Using the records below, report how many lines include "https", and give no more than the number.

★ ★ ★ ★ ★ ★ ★

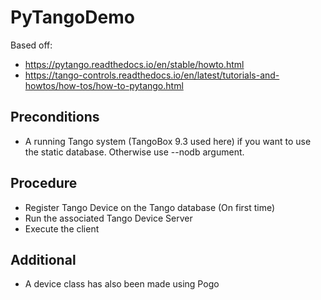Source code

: # PyTangoDemo
Based off:
- https://pytango.readthedocs.io/en/stable/howto.html
- https://tango-controls.readthedocs.io/en/latest/tutorials-and-howtos/how-tos/how-to-pytango.html

## Preconditions
- A running Tango system (TangoBox 9.3 used here) if you want to use the static database. Otherwise use --nodb argument.

## Procedure
- Register Tango Device on the Tango database (On first time)
- Run the associated Tango Device Server
- Execute the client

## Additional
- A device class has also been made using Pogo
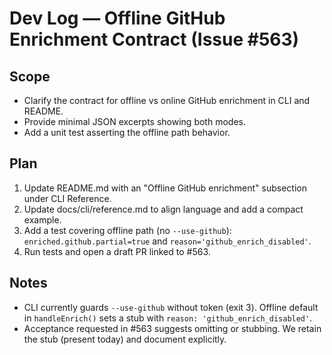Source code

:# Dev Log — Offline GitHub Enrichment Contract (Issue #563)

## Scope

- Clarify the contract for offline vs online GitHub enrichment in CLI and README.
- Provide minimal JSON excerpts showing both modes.
- Add a unit test asserting the offline path behavior.

## Plan

1. Update README.md with an "Offline GitHub enrichment" subsection under CLI Reference.
2. Update docs/cli/reference.md to align language and add a compact example.
3. Add a test covering offline path (no `--use-github`): `enriched.github.partial=true` and `reason='github_enrich_disabled'`.
4. Run tests and open a draft PR linked to #563.

## Notes

- CLI currently guards `--use-github` without token (exit 3). Offline default in `handleEnrich()` sets a stub with `reason: 'github_enrich_disabled'`.
- Acceptance requested in #563 suggests omitting or stubbing. We retain the stub (present today) and document explicitly.
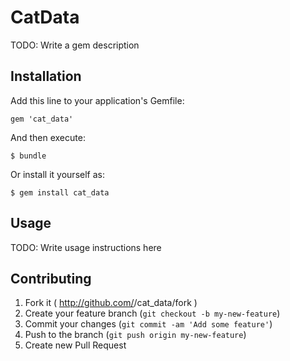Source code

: # CatData

TODO: Write a gem description

## Installation

Add this line to your application's Gemfile:

    gem 'cat_data'

And then execute:

    $ bundle

Or install it yourself as:

    $ gem install cat_data

## Usage

TODO: Write usage instructions here

## Contributing

1. Fork it ( http://github.com/<my-github-username>/cat_data/fork )
2. Create your feature branch (`git checkout -b my-new-feature`)
3. Commit your changes (`git commit -am 'Add some feature'`)
4. Push to the branch (`git push origin my-new-feature`)
5. Create new Pull Request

★ ★ ★ ★ ★ ★ ★

**Output**
2